One last question, and it's on the land claims issue. There is a mine development, Voisey Bay, taking place. Can you give us an update as to the land claim situation up there and whether it's going to be able to be resolved so that development can move forward?

Mr. Beaubier: You must recognize that is in - I always hate these answers - a different part of the department. I know that doesn't sit well, but let me try.

Voisey Bay is in Labrador - Newfoundland and Labrador. It spans an area that is between two claimant groups. It's unsettled and there are no claims that have been finalized in that area; the process of negotiating claims is under way with the claimant groups. The control with respect to the actual development of that property is by and large in provincial hands. There is active engagement with the federal government, the provincial government and the aboriginal groups to try to reach some common understanding as to how the different interests are going to be managed as Voisey Bay develops.
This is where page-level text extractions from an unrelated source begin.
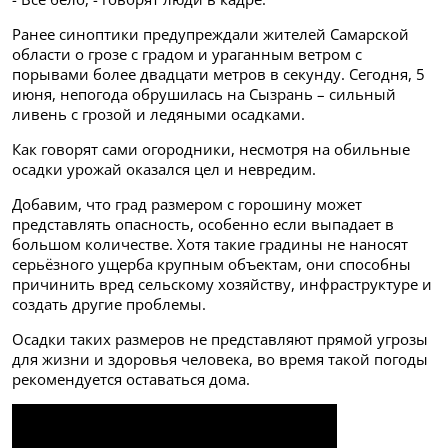
Ранее синоптики предупреждали жителей Самарской
области о грозе с градом и ураганным ветром с
порывами более двадцати метров в секунду. Сегодня, 5
июня, непогода обрушилась на Сызрань – сильный
ливень с грозой и ледяными осадками.
Как говорят сами огородники, несмотря на обильные
осадки урожай оказался цел и невредим.
Добавим, что град размером с горошину может
представлять опасность, особенно если выпадает в
большом количестве. Хотя такие градины не наносят
серьёзного ущерба крупным объектам, они способны
причинить вред сельскому хозяйству, инфраструктуре и
создать другие проблемы.
Осадки таких размеров не представляют прямой угрозы
для жизни и здоровья человека, во время такой погоды
рекомендуется оставаться дома.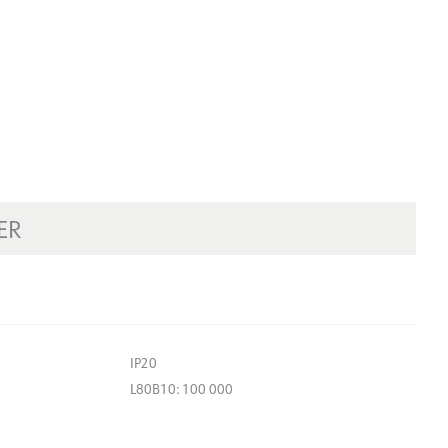
ER
IP20
L80B10: 100 000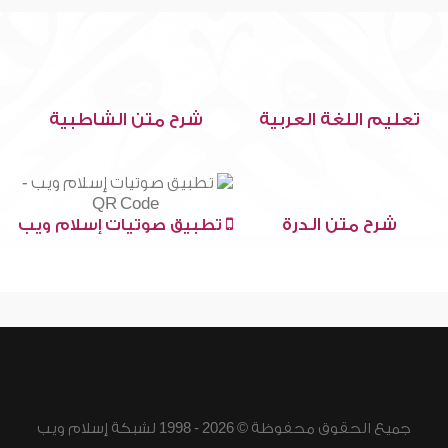
تعليم اللغة العربية
شرح متن الشاطبية
شرح متن الدرة
تطبيق صوتيات إسلام ويب
جميع الحقوق محفوظة © 2026 - 1998 لشبكة إسلام ويب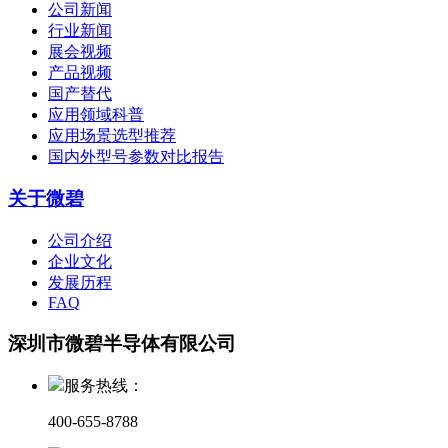
公司新闻
行业新闻
展会视频
产品视频
国产替代
应用领域科普
应用场景选型推荐
国内外型号参数对比报告
关于微碧
公司介绍
企业文化
发展历程
FAQ
深圳市微碧半导体有限公司
服务热线：
400-655-8788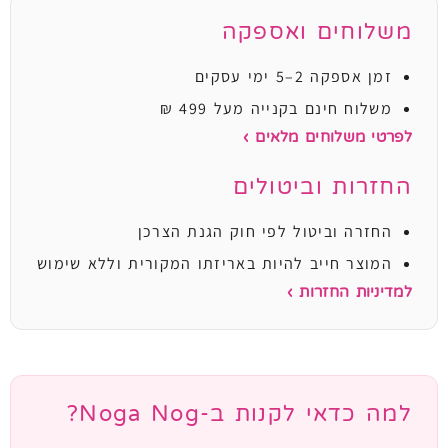
משלוחים ואספקה
זמן אספקה 2–5 ימי עסקים
משלוח חינם בקנייה מעל 499 ₪
לפרטי משלוחים מלאים ›
החזרות וביטולים
החזרה וביטול לפי חוק הגנת הצרכן
המוצר חייב להיות באריזתו המקורית וללא שימוש
למדיניות החזרות ›
למה כדאי לקנות ב-Noga Nog?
We run into a somewhat similar situation in the Northwest Territories where we have the BHP Diamond project, which is in an unsettled claim area, claimed both by Treaty 8, based in Yellowknife, and the Dogrib, based in Fort Rae. Again, we're talking about how to accommodate the aspect of ongoing development and at the same time make sure that the claimant groups' interests and views of that project are accommodated.

I can't provide much more than that, other than to assure you that this matter is being looked at very closely by the federal government, by the provincial government, and of course by engaging with the claimant groups.

The Chairman: Thank you very much.

Peter, you have one question.

Mr. Thalheimer: Just to follow on your question, Mr. Chairman.

Labrador itself - is every inch there is still under dispute, a land claim?

Mr. Beaubier: I don't know.

Mr. Thalheimer: Is that the same as the other province? Because it's ``Newfoundland and Labrador''.

Mr. Beaubier: Yes.

Mr. Thalheimer: Is Newfoundland, the island of Newfoundland...?

Mr. Beaubier: I'll have to get that information for you, sir. An attempt at an answer is that I don't believe there is any claim on Newfoundland, per se -

Mr. Thalheimer: But all of Labrador?

Mr. Beaubier: My expectation is that Labrador would be under claim, but I will verify that with you.

Mr. Thalheimer: Thank you.

The Chairman: Thank you very much for your testimony. We very much appreciate it.

This committee stands adjourned to the call of the chair. Thank you.